#415 - robots.txt editor (formerly: "Allow exclusion of contents from sitemap for all content types")
| Identifier | #415 |
|---|---|
| Issue type | Feature request or suggestion |
| Title | robots.txt editor (formerly: "Allow exclusion of contents from sitemap for all content types") |
| Status | Closed (rejected) |
| Tags |
Type: SEO (custom) |
| Handling member | Chris Graham |
| Addon | core |
| Description | Currently, the sitemap generated by Composr includes all content with Guest view access. There are situation where you want the content available for guests on the site but that you do not want that content indexed by the search engines. The only solution to this currently is to place a restriction in the robots.txt file which works but which also causes and inconsistently: Google warns that items in the sitemap are excluded by entries in robots.txt. For Bing, I suspect that this would result in "errors" which, if over a certain percent of your sitemap entries, has them reject your sitemap.
I think the better approach towards addressing this is to allow the admin to mark content as included/excluded when it is created and that the sitemap generation script would respect the exclude in addition to any current logic.
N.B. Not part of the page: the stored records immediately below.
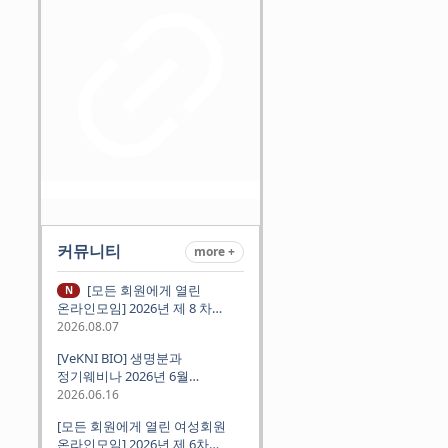
커뮤니티
more +
[모든 회원에게 열린
N
온라인모임] 2026년 제 8 차
정기모임 (8월 12일 수요일 저녁
2026.08.07
8시 CEST) - 독일 대학교수 지원
[VeKNI BIO] 생명분과
경험담
정기웨비나 2026년 6월
(2026.06.18 Thu 9:00PM)
2026.06.16
[모든 회원에게 열린 여성회원
온라인모임] 2026년 제 6차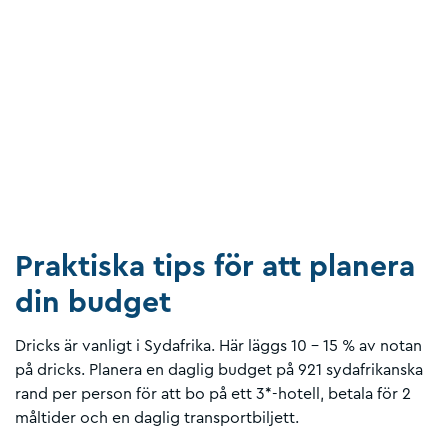
Praktiska tips för att planera
din budget
Dricks är vanligt i Sydafrika. Här läggs 10 - 15 % av notan
på dricks. Planera en daglig budget på 921 sydafrikanska
rand per person för att bo på ett 3*-hotell, betala för 2
måltider och en daglig transportbiljett.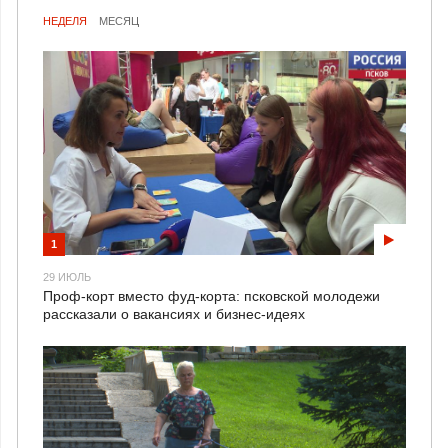
НЕДЕЛЯ
МЕСЯЦ
1
29 ИЮЛЬ
Проф-корт вместо фуд-корта: псковской молодежи
рассказали о вакансиях и бизнес-идеях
This would provide the means to have a "custom" sitemap automatically generated by Composr. This should work for all content types and include category and individual entry exclusions. |
| Steps to reproduce | |
| Funded? | No |
The system will post a comment when this issue is modified (e.g., status changes). To be notified of this, click "Enable comment notifications".
Comments
Having an editor for robots.txt inside Composr would not hurt.
A simple robots.txt editor is now implemented for v11, which will make editing robots.txt a little easier.
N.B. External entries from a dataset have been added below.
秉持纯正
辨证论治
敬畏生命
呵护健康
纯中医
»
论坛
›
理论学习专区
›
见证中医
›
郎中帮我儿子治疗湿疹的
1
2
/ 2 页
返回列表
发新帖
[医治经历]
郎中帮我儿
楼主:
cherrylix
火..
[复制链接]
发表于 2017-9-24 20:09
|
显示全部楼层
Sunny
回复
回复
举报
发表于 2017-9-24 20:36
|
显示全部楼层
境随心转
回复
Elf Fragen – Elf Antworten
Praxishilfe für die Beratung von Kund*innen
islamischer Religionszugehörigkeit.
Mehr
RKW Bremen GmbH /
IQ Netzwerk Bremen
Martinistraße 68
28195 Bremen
I thought about what was written here about keeping robots.txt and the XML Sitemap in sync, or about having content options to exclude it via robots.txt and the XML Sitemap. The problem with it is that it assumes a binary - that the content is either not to be crawled by anything, or it is. robots.txt allows specifying which crawlers have access to content, and the XML Sitemap is not specifically for crawlers (it could be used by an HTML Validation tool for example). So it doesn't line up very well with the necessary flexibility of these formats.
Because the implementation is problematic, I think just putting robots.txt in the hands of the user, but helping them to edit it, is the correct approach. Easier for us to do too.